Yesterday, the Migration Policy Institute's National Center on Immigrant Integration Policy announced that the Carlos Rosario International Public Charter School had won its E Pluribus Unum Prize for its work in improving the lives of over 60,000 immigrants coming to this country. The award was presented at a ceremony last evening which included a keynote address by Congressman Luis Gutierrez and comes complete with a $50,000 gift. Other winners this year included the Massachusetts Immigrant and Refugee Advocacy Coalition (MIRA), the St. Paul, Minnesota Neighborhood Development Center, and Kaiser Permanente, which received the group's 2013 Corporate Leadership Award.
The Prize represents another milestone for Carlos Rosario founder Sonia Gutierrez who has been providing workforce development and English as a second language training to adults since 1970. With the opening of its new second campus in September the charter now educates approximately 3,000 students a year.

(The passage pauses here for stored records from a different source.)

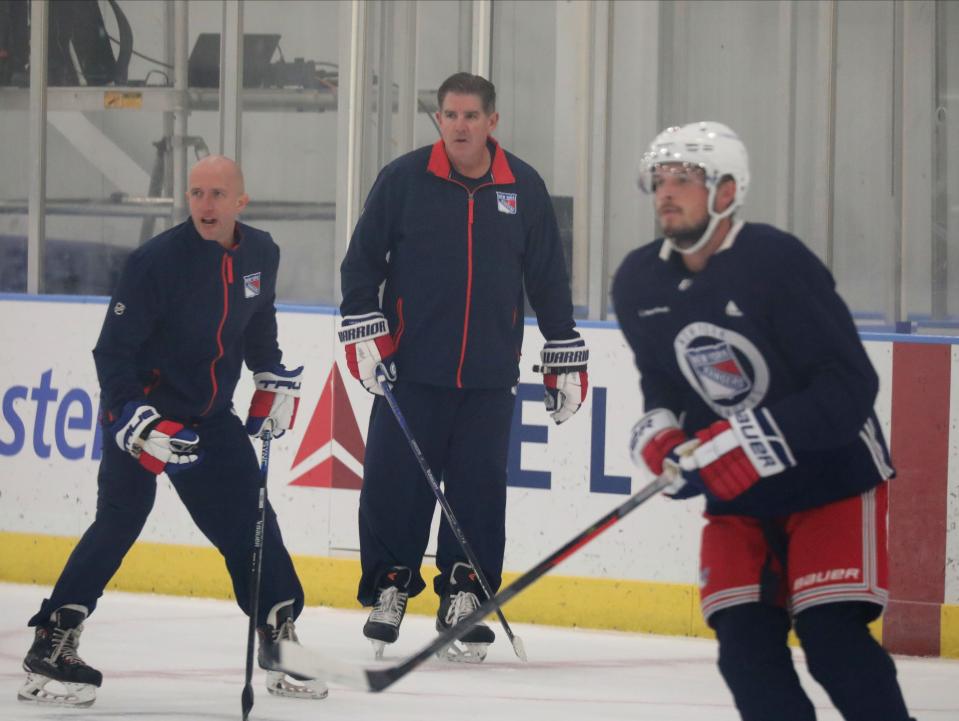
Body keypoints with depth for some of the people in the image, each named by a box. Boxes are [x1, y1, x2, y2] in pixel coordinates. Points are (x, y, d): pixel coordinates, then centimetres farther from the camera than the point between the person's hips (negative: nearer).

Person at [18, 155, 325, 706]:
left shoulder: (261, 254, 0)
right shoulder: (157, 261, -19)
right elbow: (113, 350, -18)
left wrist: (274, 381, 13)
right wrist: (134, 418, -27)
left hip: (211, 414, 6)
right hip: (144, 408, -6)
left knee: (249, 518, 5)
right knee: (121, 519, -16)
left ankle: (280, 636, 19)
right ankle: (52, 644, -14)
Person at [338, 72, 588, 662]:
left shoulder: (523, 187, 5)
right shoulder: (405, 180, -1)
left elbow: (548, 276, 12)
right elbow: (363, 258, 4)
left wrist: (565, 355, 12)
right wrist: (363, 330, -5)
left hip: (489, 374, 1)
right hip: (411, 365, -1)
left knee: (479, 486, 2)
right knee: (395, 480, -2)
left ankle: (465, 593, 12)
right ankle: (389, 586, 13)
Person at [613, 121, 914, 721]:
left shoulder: (777, 262, -22)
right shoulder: (639, 284, -2)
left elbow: (851, 385, -25)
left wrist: (759, 440, -33)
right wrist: (658, 429, -6)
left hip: (835, 476, -6)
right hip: (738, 495, 6)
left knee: (831, 637, -18)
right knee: (744, 640, -8)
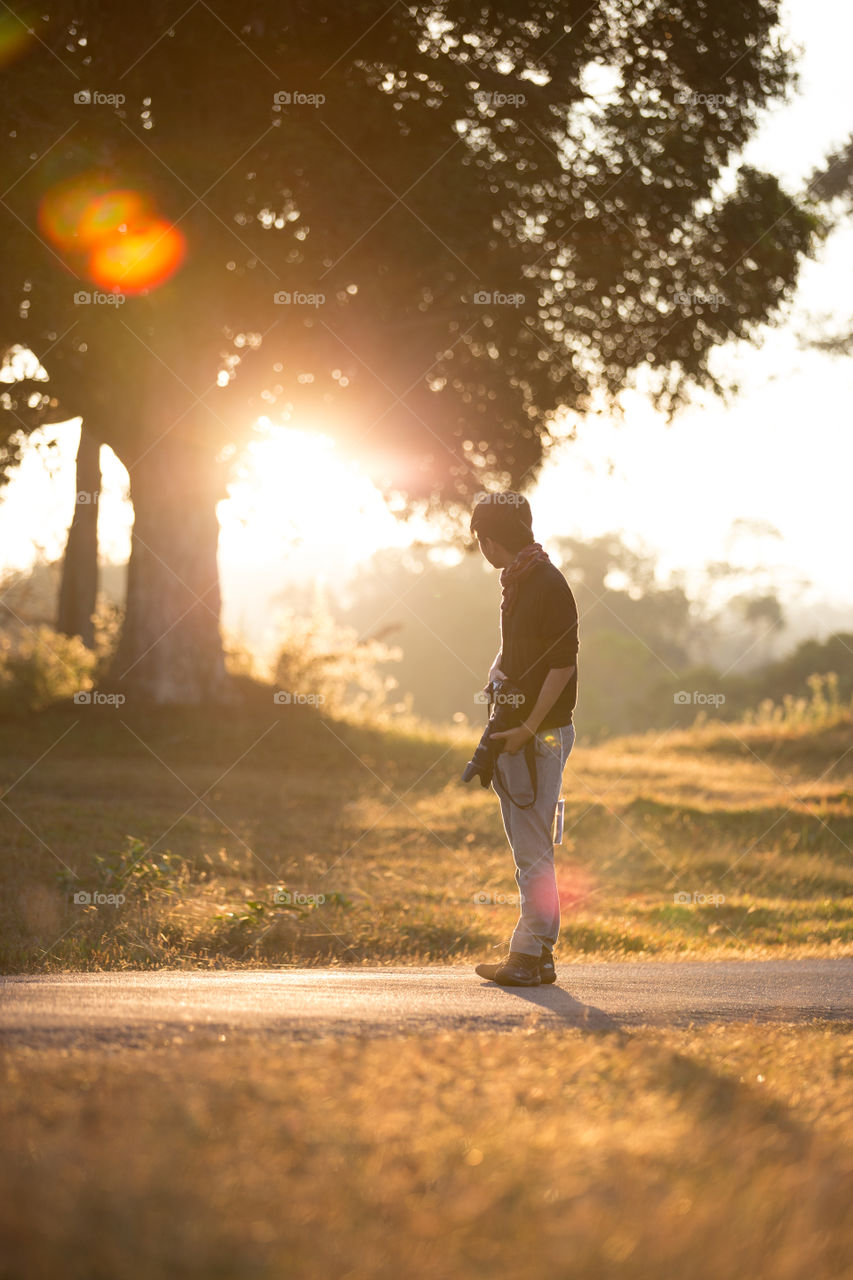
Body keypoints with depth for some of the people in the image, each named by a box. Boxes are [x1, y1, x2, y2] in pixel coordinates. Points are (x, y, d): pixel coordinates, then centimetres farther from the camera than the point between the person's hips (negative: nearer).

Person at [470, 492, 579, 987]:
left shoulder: (548, 583, -15)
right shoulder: (517, 582, 14)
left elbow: (563, 663, -18)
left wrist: (529, 728, -19)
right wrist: (498, 675, 8)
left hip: (543, 733, -10)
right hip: (518, 730, 10)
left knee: (532, 847, -7)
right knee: (527, 845, 12)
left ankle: (528, 955, -5)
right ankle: (541, 955, 17)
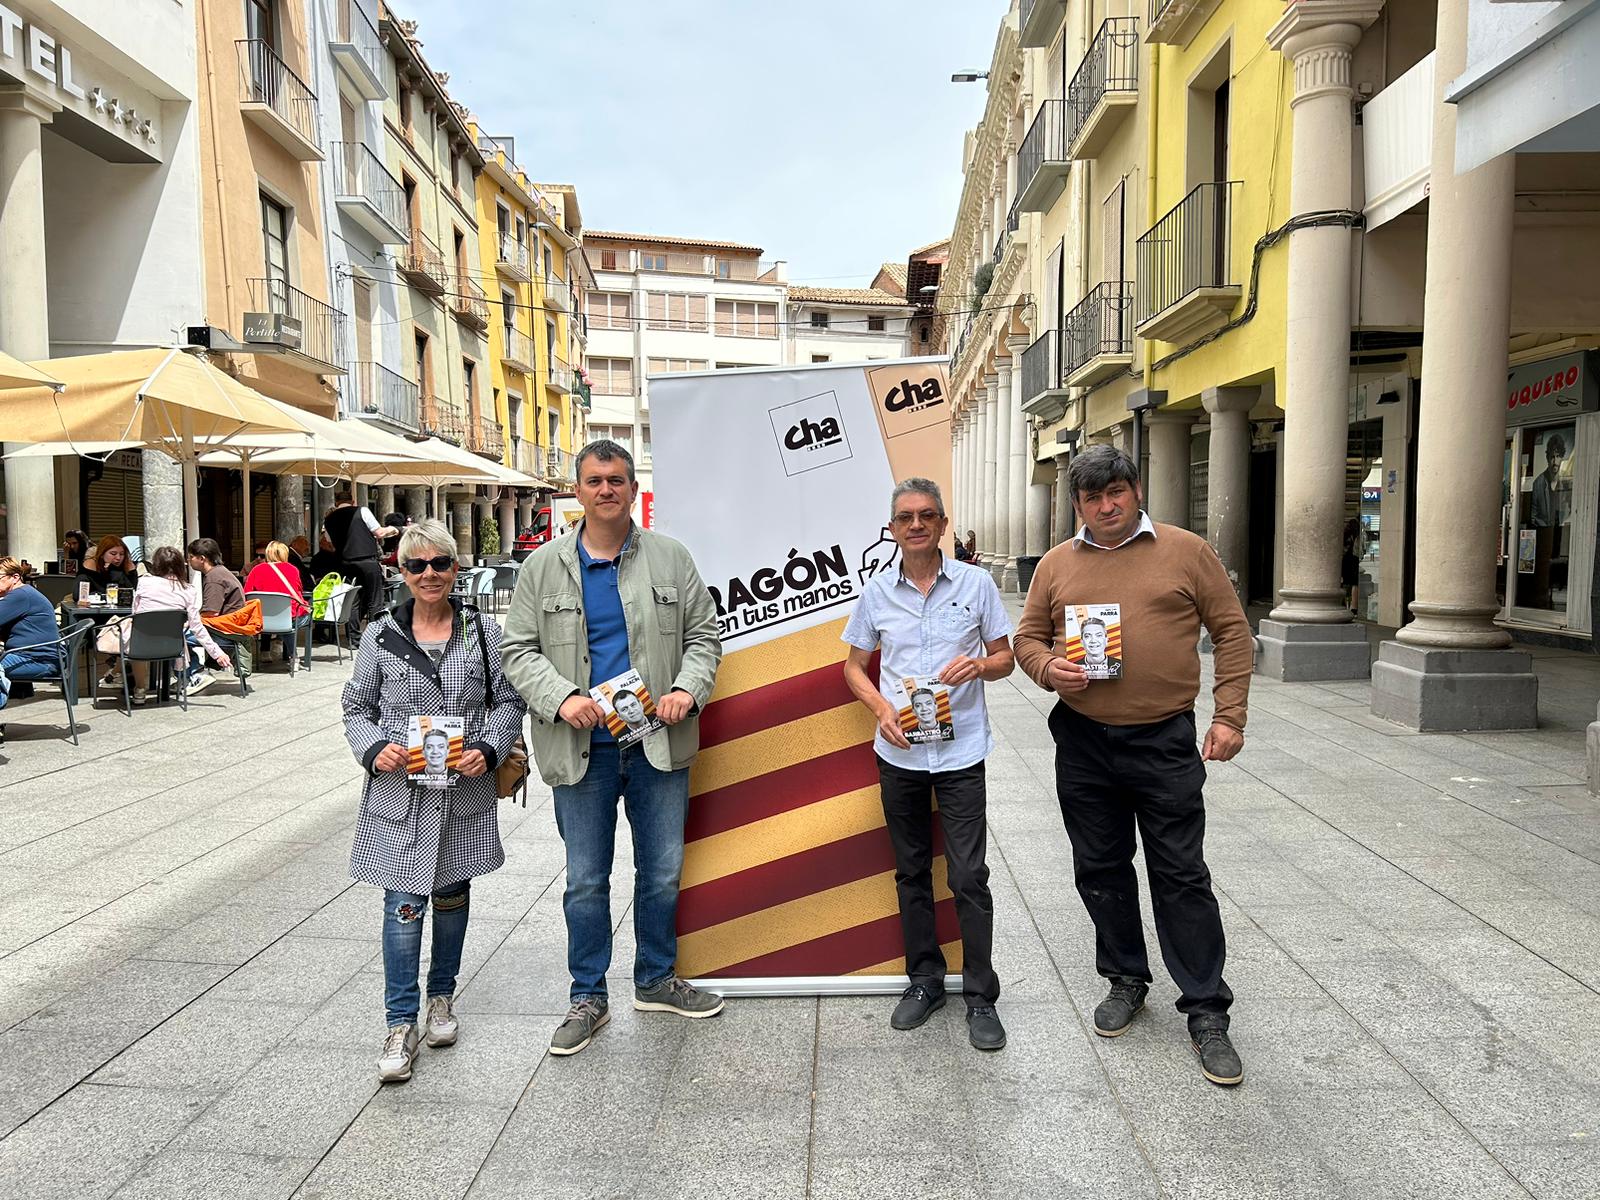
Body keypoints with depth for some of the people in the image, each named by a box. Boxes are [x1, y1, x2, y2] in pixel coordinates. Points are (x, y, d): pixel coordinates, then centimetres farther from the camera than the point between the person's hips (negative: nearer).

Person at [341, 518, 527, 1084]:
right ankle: (400, 1023, 11)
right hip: (398, 793, -1)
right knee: (403, 906, -2)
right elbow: (357, 706, 8)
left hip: (464, 793, 1)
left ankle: (442, 997, 36)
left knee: (452, 896, 16)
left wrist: (488, 749, -12)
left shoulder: (484, 632, 1)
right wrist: (374, 749, -11)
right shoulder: (380, 635, 1)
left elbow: (509, 701, 4)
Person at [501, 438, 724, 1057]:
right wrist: (561, 699, -15)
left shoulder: (671, 559, 4)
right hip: (583, 748, -1)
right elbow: (519, 650, 2)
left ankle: (656, 981, 34)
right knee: (586, 880, 10)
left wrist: (688, 689, -11)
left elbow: (703, 634, 6)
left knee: (662, 872, 13)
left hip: (660, 744, 1)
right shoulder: (543, 566, 2)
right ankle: (588, 998, 27)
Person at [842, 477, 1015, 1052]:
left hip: (961, 751, -2)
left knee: (969, 878, -1)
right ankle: (924, 980, 30)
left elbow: (1005, 657, 5)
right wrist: (881, 708, -8)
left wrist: (978, 665, -17)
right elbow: (854, 666, 10)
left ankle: (980, 997, 14)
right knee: (912, 873, 14)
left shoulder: (975, 583, -1)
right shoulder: (876, 592, 3)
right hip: (899, 753, 3)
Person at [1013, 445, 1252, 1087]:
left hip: (1164, 743, -3)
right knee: (1101, 870, 14)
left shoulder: (1185, 551, 1)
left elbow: (1232, 632, 2)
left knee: (1181, 876, 3)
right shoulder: (1056, 565, 7)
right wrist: (1048, 668, -11)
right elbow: (1027, 638, 12)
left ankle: (1206, 1012, 16)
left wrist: (1229, 717, -4)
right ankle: (1126, 979, 34)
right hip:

The Institute was impressed with the components of the Carlos Rosario program that I recently wrote about. The school not only teaches English and other literary programs but prepares its students to be cooks, information technology professionals, and registered nursing assistants. An education at Carlos Rosario also includes the support services students need to be successful in the job market. It was mentioned to me during my last visit to the school that Ms. Gutierrez cannot go to a restaurant in the nation's capital without the entire staff pausing to say hello and thank her for her help.
Ms. Gutierrez commented on winning the Prize, "As we seek to improve and build upon our efforts locally, we also are focused on replicating our model not only in the United States but also internationally, and this award validates our vision and efforts to help immigrants' fulfill their dreams."
The Migration Policy Institute's National Center on Immigrant Integration Policy created the E Pluribus Unum Prize in 2008 with financial contributions from the J.M. Kaplan Fund. The intent of giving out this national award is to "encourage the adoption of effective integration practices and inspire others to take on the important work of integrating immigrants and their children so they can join the mainstream of U.S. society.
I could not think of a more worthy recipient than the Carlos Rosario International Public Charter School.